(Stored dataset items)
%%
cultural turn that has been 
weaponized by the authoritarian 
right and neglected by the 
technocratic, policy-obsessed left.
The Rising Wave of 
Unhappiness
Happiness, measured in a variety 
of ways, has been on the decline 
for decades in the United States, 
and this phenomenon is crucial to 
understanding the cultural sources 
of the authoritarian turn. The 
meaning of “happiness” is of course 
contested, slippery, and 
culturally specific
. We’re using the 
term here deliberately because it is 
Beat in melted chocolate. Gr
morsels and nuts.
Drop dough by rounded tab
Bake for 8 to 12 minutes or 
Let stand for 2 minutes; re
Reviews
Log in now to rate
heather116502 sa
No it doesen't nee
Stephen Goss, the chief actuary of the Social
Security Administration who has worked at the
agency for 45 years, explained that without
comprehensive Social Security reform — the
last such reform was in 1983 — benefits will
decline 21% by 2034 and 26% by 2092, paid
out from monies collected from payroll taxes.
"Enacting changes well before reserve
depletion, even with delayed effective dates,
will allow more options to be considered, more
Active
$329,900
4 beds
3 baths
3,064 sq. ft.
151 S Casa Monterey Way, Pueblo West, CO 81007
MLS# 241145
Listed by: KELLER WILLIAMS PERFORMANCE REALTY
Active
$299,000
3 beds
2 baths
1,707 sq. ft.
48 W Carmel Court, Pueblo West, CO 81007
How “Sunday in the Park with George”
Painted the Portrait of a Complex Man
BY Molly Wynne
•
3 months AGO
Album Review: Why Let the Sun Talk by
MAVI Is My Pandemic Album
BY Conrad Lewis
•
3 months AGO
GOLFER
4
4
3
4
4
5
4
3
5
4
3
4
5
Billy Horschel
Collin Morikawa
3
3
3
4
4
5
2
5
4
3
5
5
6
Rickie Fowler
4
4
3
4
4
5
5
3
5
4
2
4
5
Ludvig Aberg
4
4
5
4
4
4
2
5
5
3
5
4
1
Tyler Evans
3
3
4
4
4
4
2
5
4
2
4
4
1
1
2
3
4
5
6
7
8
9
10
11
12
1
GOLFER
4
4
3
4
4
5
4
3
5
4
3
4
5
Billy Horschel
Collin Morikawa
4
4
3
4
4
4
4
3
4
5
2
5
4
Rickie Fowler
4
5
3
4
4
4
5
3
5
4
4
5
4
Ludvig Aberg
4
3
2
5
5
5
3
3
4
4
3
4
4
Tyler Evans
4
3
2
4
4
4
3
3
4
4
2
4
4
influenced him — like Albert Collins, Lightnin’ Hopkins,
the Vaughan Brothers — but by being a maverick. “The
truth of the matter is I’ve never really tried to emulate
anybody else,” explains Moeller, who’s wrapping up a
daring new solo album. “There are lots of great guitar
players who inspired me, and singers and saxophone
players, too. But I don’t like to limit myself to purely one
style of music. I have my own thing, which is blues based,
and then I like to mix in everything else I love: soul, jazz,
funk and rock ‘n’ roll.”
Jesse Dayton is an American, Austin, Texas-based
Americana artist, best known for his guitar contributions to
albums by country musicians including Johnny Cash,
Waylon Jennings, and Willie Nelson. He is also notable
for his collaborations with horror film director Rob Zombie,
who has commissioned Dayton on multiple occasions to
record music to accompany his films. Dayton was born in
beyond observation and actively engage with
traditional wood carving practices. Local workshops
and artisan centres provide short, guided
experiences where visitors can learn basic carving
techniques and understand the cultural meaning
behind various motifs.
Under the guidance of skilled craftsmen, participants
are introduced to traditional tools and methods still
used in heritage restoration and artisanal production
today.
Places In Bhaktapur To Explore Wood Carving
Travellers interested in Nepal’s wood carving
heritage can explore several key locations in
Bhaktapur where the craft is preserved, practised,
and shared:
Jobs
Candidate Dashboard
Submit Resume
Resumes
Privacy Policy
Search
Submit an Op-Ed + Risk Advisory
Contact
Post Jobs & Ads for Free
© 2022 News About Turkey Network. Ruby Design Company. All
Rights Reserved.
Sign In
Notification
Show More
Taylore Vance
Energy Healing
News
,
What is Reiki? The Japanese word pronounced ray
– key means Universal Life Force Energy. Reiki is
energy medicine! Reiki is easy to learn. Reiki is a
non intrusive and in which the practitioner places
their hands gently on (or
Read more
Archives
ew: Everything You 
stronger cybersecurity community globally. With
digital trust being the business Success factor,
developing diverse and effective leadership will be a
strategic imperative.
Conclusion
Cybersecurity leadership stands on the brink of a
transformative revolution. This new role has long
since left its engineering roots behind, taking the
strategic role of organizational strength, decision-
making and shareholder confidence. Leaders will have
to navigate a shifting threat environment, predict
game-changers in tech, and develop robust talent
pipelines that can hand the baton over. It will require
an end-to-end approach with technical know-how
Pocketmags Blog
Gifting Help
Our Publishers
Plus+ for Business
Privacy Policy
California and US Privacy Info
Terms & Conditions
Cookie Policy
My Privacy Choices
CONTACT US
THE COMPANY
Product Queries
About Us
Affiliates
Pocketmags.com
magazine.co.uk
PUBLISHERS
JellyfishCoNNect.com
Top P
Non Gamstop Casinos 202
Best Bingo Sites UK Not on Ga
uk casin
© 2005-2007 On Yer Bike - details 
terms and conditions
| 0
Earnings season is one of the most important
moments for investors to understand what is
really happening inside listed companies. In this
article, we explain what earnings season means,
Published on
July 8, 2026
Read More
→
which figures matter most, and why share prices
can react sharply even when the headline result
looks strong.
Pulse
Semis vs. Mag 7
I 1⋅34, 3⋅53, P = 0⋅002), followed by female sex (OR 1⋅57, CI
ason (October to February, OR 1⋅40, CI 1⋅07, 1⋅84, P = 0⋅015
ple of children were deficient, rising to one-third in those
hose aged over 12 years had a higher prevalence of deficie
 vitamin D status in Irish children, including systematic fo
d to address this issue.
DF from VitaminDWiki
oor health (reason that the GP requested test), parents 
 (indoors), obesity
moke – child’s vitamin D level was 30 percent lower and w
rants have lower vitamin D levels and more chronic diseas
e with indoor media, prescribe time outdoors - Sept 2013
%%
#### EXERCISE REQUIREMENTS
Rewrite the records above with every "sq. ft." renamed to "square feet", keeping all other text unchanged.

#### THE COMPLETED TASK
cultural turn that has been 
weaponized by the authoritarian 
right and neglected by the 
technocratic, policy-obsessed left.
The Rising Wave of 
Unhappiness
Happiness, measured in a variety 
of ways, has been on the decline 
for decades in the United States, 
and this phenomenon is crucial to 
understanding the cultural sources 
of the authoritarian turn. The 
meaning of “happiness” is of course 
contested, slippery, and 
culturally specific
. We’re using the 
term here deliberately because it is 
Beat in melted chocolate. Gr
morsels and nuts.
Drop dough by rounded tab
Bake for 8 to 12 minutes or 
Let stand for 2 minutes; re
Reviews
Log in now to rate
heather116502 sa
No it doesen't nee
Stephen Goss, the chief actuary of the Social
Security Administration who has worked at the
agency for 45 years, explained that without
comprehensive Social Security reform — the
last such reform was in 1983 — benefits will
decline 21% by 2034 and 26% by 2092, paid
out from monies collected from payroll taxes.
"Enacting changes well before reserve
depletion, even with delayed effective dates,
will allow more options to be considered, more
Active
$329,900
4 beds
3 baths
3,064 square feet
151 S Casa Monterey Way, Pueblo West, CO 81007
MLS# 241145
Listed by: KELLER WILLIAMS PERFORMANCE REALTY
Active
$299,000
3 beds
2 baths
1,707 square feet
48 W Carmel Court, Pueblo West, CO 81007
How “Sunday in the Park with George”
Painted the Portrait of a Complex Man
BY Molly Wynne
•
3 months AGO
Album Review: Why Let the Sun Talk by
MAVI Is My Pandemic Album
BY Conrad Lewis
•
3 months AGO
GOLFER
4
4
3
4
4
5
4
3
5
4
3
4
5
Billy Horschel
Collin Morikawa
3
3
3
4
4
5
2
5
4
3
5
5
6
Rickie Fowler
4
4
3
4
4
5
5
3
5
4
2
4
5
Ludvig Aberg
4
4
5
4
4
4
2
5
5
3
5
4
1
Tyler Evans
3
3
4
4
4
4
2
5
4
2
4
4
1
1
2
3
4
5
6
7
8
9
10
11
12
1
GOLFER
4
4
3
4
4
5
4
3
5
4
3
4
5
Billy Horschel
Collin Morikawa
4
4
3
4
4
4
4
3
4
5
2
5
4
Rickie Fowler
4
5
3
4
4
4
5
3
5
4
4
5
4
Ludvig Aberg
4
3
2
5
5
5
3
3
4
4
3
4
4
Tyler Evans
4
3
2
4
4
4
3
3
4
4
2
4
4
influenced him — like Albert Collins, Lightnin’ Hopkins,
the Vaughan Brothers — but by being a maverick. “The
truth of the matter is I’ve never really tried to emulate
anybody else,” explains Moeller, who’s wrapping up a
daring new solo album. “There are lots of great guitar
players who inspired me, and singers and saxophone
players, too. But I don’t like to limit myself to purely one
style of music. I have my own thing, which is blues based,
and then I like to mix in everything else I love: soul, jazz,
funk and rock ‘n’ roll.”
Jesse Dayton is an American, Austin, Texas-based
Americana artist, best known for his guitar contributions to
albums by country musicians including Johnny Cash,
Waylon Jennings, and Willie Nelson. He is also notable
for his collaborations with horror film director Rob Zombie,
who has commissioned Dayton on multiple occasions to
record music to accompany his films. Dayton was born in
beyond observation and actively engage with
traditional wood carving practices. Local workshops
and artisan centres provide short, guided
experiences where visitors can learn basic carving
techniques and understand the cultural meaning
behind various motifs.
Under the guidance of skilled craftsmen, participants
are introduced to traditional tools and methods still
used in heritage restoration and artisanal production
today.
Places In Bhaktapur To Explore Wood Carving
Travellers interested in Nepal’s wood carving
heritage can explore several key locations in
Bhaktapur where the craft is preserved, practised,
and shared:
Jobs
Candidate Dashboard
Submit Resume
Resumes
Privacy Policy
Search
Submit an Op-Ed + Risk Advisory
Contact
Post Jobs & Ads for Free
© 2022 News About Turkey Network. Ruby Design Company. All
Rights Reserved.
Sign In
Notification
Show More
Taylore Vance
Energy Healing
News
,
What is Reiki? The Japanese word pronounced ray
– key means Universal Life Force Energy. Reiki is
energy medicine! Reiki is easy to learn. Reiki is a
non intrusive and in which the practitioner places
their hands gently on (or
Read more
Archives
ew: Everything You 
stronger cybersecurity community globally. With
digital trust being the business Success factor,
developing diverse and effective leadership will be a
strategic imperative.
Conclusion
Cybersecurity leadership stands on the brink of a
transformative revolution. This new role has long
since left its engineering roots behind, taking the
strategic role of organizational strength, decision-
making and shareholder confidence. Leaders will have
to navigate a shifting threat environment, predict
game-changers in tech, and develop robust talent
pipelines that can hand the baton over. It will require
an end-to-end approach with technical know-how
Pocketmags Blog
Gifting Help
Our Publishers
Plus+ for Business
Privacy Policy
California and US Privacy Info
Terms & Conditions
Cookie Policy
My Privacy Choices
CONTACT US
THE COMPANY
Product Queries
About Us
Affiliates
Pocketmags.com
magazine.co.uk
PUBLISHERS
JellyfishCoNNect.com
Top P
Non Gamstop Casinos 202
Best Bingo Sites UK Not on Ga
uk casin
© 2005-2007 On Yer Bike - details 
terms and conditions
| 0
Earnings season is one of the most important
moments for investors to understand what is
really happening inside listed companies. In this
article, we explain what earnings season means,
Published on
July 8, 2026
Read More
→
which figures matter most, and why share prices
can react sharply even when the headline result
looks strong.
Pulse
Semis vs. Mag 7
I 1⋅34, 3⋅53, P = 0⋅002), followed by female sex (OR 1⋅57, CI
ason (October to February, OR 1⋅40, CI 1⋅07, 1⋅84, P = 0⋅015
ple of children were deficient, rising to one-third in those
hose aged over 12 years had a higher prevalence of deficie
 vitamin D status in Irish children, including systematic fo
d to address this issue.
DF from VitaminDWiki
oor health (reason that the GP requested test), parents 
 (indoors), obesity
moke – child’s vitamin D level was 30 percent lower and w
rants have lower vitamin D levels and more chronic diseas
e with indoor media, prescribe time outdoors - Sept 2013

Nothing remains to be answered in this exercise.